Text excerpt -
┌────────

Small Farms and the Future of AgTech

Needs Assessment on Tools & Technology for Small Farms in the San Joaquin Valley of California

While agricultural technology has advanced rapidly, innovation has largely centered on large-scale, capital-intensive operations. Small farms – despite their outsized contribution to local economies, biodiversity, and food security – are often excluded from these advances. The gap between the tools available and those that are practical, affordable, and relevant for small-scale operations remains wide.

This report aims to fill that gap by identifying the specific technology needs of small-scale farmers in California’s San Joaquin Valley, examining barriers that limit or slow adoption, and offering actionable recommendations for policymakers, funders, technical assistance providers, and technology developers.

Report Objectives

Identify the top technology needs and priorities of small farms in the San Joaquin Valley.
Examine structural and practical barriers to technology development, access and adoption.
Highlight opportunities for investment, collaboration, and innovation that strengthen small farm resilience and sustainability.
Provide recommendations to ensure agricultural technologies are appropriately scaled, accessible, and equitable.

└────────

Raw data -
┌────────

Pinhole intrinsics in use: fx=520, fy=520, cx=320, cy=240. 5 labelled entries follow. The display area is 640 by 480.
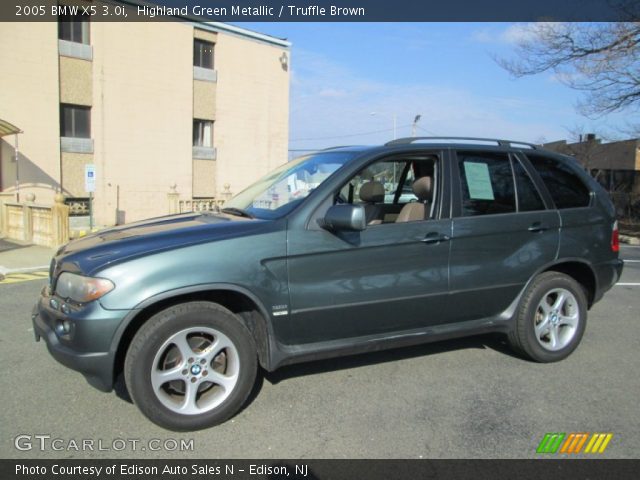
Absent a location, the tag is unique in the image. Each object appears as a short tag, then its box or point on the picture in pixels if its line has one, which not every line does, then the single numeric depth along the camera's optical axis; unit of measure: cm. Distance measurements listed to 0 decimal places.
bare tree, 1587
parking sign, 1350
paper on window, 428
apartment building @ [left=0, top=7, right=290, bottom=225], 1728
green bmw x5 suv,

└────────

Exercise requirements -
1. Which groups does the small-farm technology report say its recommendations are meant for? List all of them.
2. Duplicate the stretch of the small-farm technology report from "Small Farms and" through "and technology developers.".
3. Pick up the small-farm technology report after its last sentence and keep writing.

Answers to each task -
1. policymakers, funders, technical assistance providers, technology developers

2.
Small Farms and the Future of AgTech

Needs Assessment on Tools & Technology for Small Farms in the San Joaquin Valley of California

While agricultural technology has advanced rapidly, innovation has largely centered on large-scale, capital-intensive operations. Small farms – despite their outsized contribution to local economies, biodiversity, and food security – are often excluded from these advances. The gap between the tools available and those that are practical, affordable, and relevant for small-scale operations remains wide.

This report aims to fill that gap by identifying the specific technology needs of small-scale farmers in California’s San Joaquin Valley, examining barriers that limit or slow adoption, and offering actionable recommendations for policymakers, funders, technical assistance providers, and technology developers.

3.
Approach

Findings in this report draw from surveys, interviews, focus groups, and consultations with farmers, technical assistance providers, and subject-matter experts across the San Joaquin Valley.

Key Findings

Small farms in the San Joaquin Valley operate in a complex and resource-constrained environment, where economic pressures, ecological challenges, and regulatory requirements shape daily decisions. While a wide range of agricultural technologies exist globally and domestically, adoption among small farms remains limited – partly because suitable tools are not always available locally and partly because most are designed for large-scale operations rather than small, diversified systems.

Small Farms and The Future of AgTech

Priority Needs and Opportunities

The success of any agricultural technology depends as much on the systems that support farmers in accessing and using it as on the technology itself. Farmers consistently emphasized the need for accessible financing, trusted and bilingual technical support, reliable infrastructure, and transparent data practices.

Irrigation and water management tools
Cold storage and post-harvesting handling
Business decision making tools & support
Farm management and compliance tools
Theft prevention and security

Recommendations:

Farmer resilience—the ability to anticipate, adapt, and recover from disruption—is the throughline across all recommendations. Resilience grows not just from new technologies, but from knowledge, networks, and secure foundations: access to water and land, trusted training, affordable financing, and digital inclusion. When small farms have these supports, technology becomes a tool for stability, not risk.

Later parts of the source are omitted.